Quake deserves it, but then, Quake always did.

This post has been republished to coincide with today’s remastered re-release of Quake on PC and consoles.

Comments

  • I never loved quake the way I did Doom. My first time playing it was on the Saturn, which probably soured it for me from the start.

  • I think it was less about being the next Quake, and more about being the next I’d software.

    3 innovative genre and technology breaking games released in 4 years was monumental in that age.

    • I’d go a bit longer and start at Wolf 3D and end with Quake 3 as one of the most incredible run of releases over what was only a 7 year period. What they did not only for game engines but also online play was pretty incredible.

      It was probably only with that final game and Epic releasing Unreal Tournament and Valves Half Life where it felt like another dev had caught up with what id we’re doing as a total package of technology and gameplay in the FPS genre.

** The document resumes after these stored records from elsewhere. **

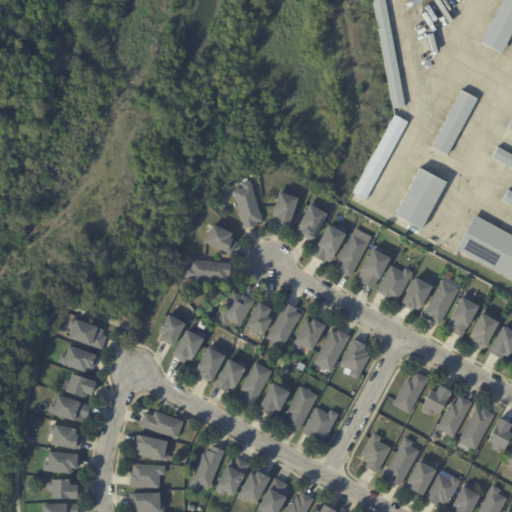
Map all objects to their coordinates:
road: (489, 10)
building: (499, 28)
building: (388, 53)
road: (482, 61)
building: (452, 123)
building: (454, 124)
road: (420, 128)
building: (511, 128)
building: (378, 157)
building: (501, 157)
building: (503, 157)
building: (380, 158)
road: (467, 161)
building: (507, 197)
building: (508, 198)
building: (418, 199)
building: (420, 200)
building: (246, 205)
building: (247, 206)
building: (282, 208)
building: (284, 209)
building: (309, 222)
building: (311, 222)
building: (219, 239)
building: (220, 240)
building: (327, 244)
building: (329, 244)
building: (488, 247)
building: (486, 248)
building: (352, 252)
building: (352, 255)
building: (371, 268)
building: (373, 269)
building: (206, 271)
building: (207, 272)
building: (457, 272)
building: (392, 283)
building: (394, 284)
building: (414, 295)
building: (416, 295)
building: (440, 300)
building: (440, 303)
building: (234, 309)
building: (235, 310)
building: (460, 316)
building: (462, 317)
building: (258, 319)
building: (259, 322)
building: (282, 325)
building: (283, 327)
road: (388, 328)
building: (170, 330)
building: (169, 331)
building: (481, 331)
building: (483, 332)
building: (86, 334)
building: (86, 335)
building: (306, 335)
building: (308, 336)
building: (501, 343)
building: (502, 345)
building: (187, 346)
building: (188, 347)
building: (329, 350)
building: (330, 352)
building: (353, 358)
building: (78, 359)
building: (355, 359)
road: (33, 360)
building: (77, 360)
building: (208, 364)
building: (209, 366)
building: (228, 376)
building: (230, 376)
building: (253, 384)
building: (79, 385)
building: (254, 385)
building: (78, 387)
building: (408, 393)
building: (409, 394)
building: (272, 400)
building: (274, 400)
road: (359, 401)
building: (436, 402)
building: (69, 409)
building: (298, 409)
building: (300, 409)
building: (68, 410)
building: (452, 417)
building: (453, 418)
building: (318, 423)
building: (160, 424)
building: (319, 425)
building: (162, 426)
building: (474, 428)
building: (476, 430)
building: (498, 434)
building: (500, 437)
building: (65, 438)
road: (104, 438)
building: (64, 439)
building: (434, 440)
road: (266, 441)
building: (149, 447)
building: (151, 450)
building: (374, 454)
building: (374, 455)
building: (509, 458)
building: (61, 462)
building: (400, 462)
building: (509, 463)
building: (61, 464)
building: (402, 464)
building: (206, 467)
building: (206, 469)
building: (145, 476)
building: (230, 476)
building: (146, 477)
building: (418, 478)
building: (231, 479)
building: (420, 481)
building: (252, 486)
building: (252, 489)
building: (63, 490)
building: (440, 490)
building: (62, 491)
building: (442, 491)
building: (272, 497)
building: (274, 498)
building: (463, 499)
building: (490, 500)
building: (144, 502)
building: (465, 502)
building: (493, 502)
building: (146, 503)
building: (300, 505)
building: (60, 509)
building: (191, 509)
building: (199, 510)
building: (324, 510)
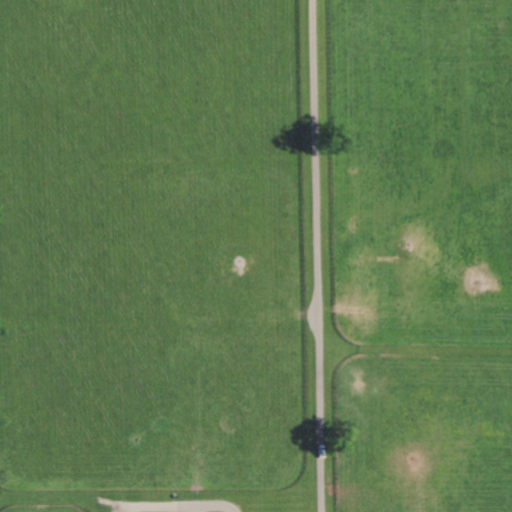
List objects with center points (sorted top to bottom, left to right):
road: (317, 256)
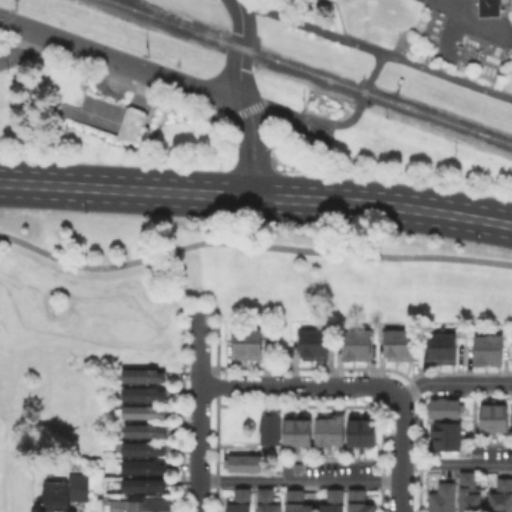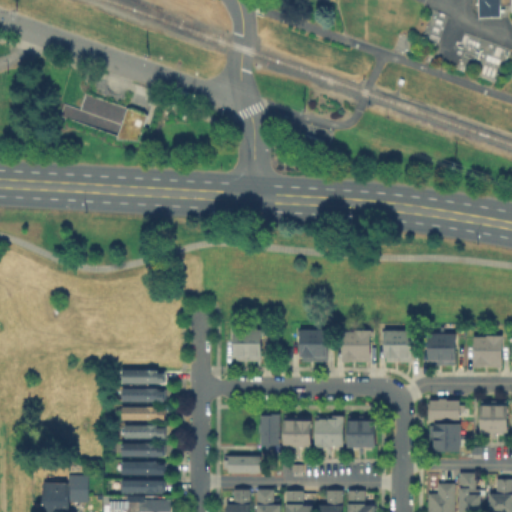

      I’d love to see an alternative reality where John Romero had stayed at id and what that may have produced. Not so much from a game perspective, but due to the fact it was Romero who was more interested in having ids tech packaged and licensed to third parties as an industry tool. Supposedly Carmack was less interested in the licensing of engines which might explain in part why Epic was able to run away with that market in later years, with id’s engines being far less common. I’d have loved to see id and Epic really competing in that technology front through the 2000’s.

      • True they had a good run… but I think it was Quake that got a lot of studios to realise they can’t catch play catch up.

        Trying to clone an ID game was a futile effort, by the time they cloned a game, ID already made the next game breaking release.

  • Ahhh, the good ol days of playing Quake on dial-up with an internal rotary (unlimited usage!) against the same 6-10 peeps on my ISP! 😀

  • Id’s misstep was Doom 3 and they lost their greatness when they returned to Doom.

    I wish Id would give Quake a proper shot again. Instead Quake 4 was outsourced and was the fall from grace for Raven. Id said they wouldn’t outsource like that again, but then they did with Quake Champions, which wasn’t even built using an Id tech engine.

    Quake Champions was poorly developed which resulted in Id booting out the contracted company, but the damage was done.

    Would Quake Champions have had a better run if Id didn’t short-change it? I think so. The memory leak problem when the game opened up was pretty bad and detracted from performance. With that style of game, it needs to run well as it is particularly unforgiving to a struggling computer.

    Arguably, Quake Champions also overcomplicated itself by jumping on the hero bandwagon. Games don’t do well when it’s designed for monetisation, which seems to be at the forefront of Quake Champions’ design.

  • I must be one of the few but I did not like Quake. I loved Doom, Doom 2 and Quake 2, but not Quake.
    Quake felt like a tech demo. It struggled to run on all systems and because so, it made up for this by limiting the number of enemies on screen and increased the number of shots to kill an enemy to raise the difficulty. A cheap tactic that this game validated for all to come unfortunately.
    The storytelling in Quake is so minimal that it had less storytelling than any of the Doom games, which is a feat unto itself.
    Other games like Rise of the Triad, Duke Nukem and Dark Forces had already introduced vertical aim. Dark Forces even had multi level maps if I recall correctly. None of them had 3d sprites, but until you could have more than 5, there was no point, you may as well play Duck Hunt.
    What Quake did was create an engine that could be used to make better games. Which is the way I see the game. A tech demo.

  • Notable for being the first FPS to use mouselook in a way that didn’t make me barf. Build Engine was the closest runner up, but it was still nauseating.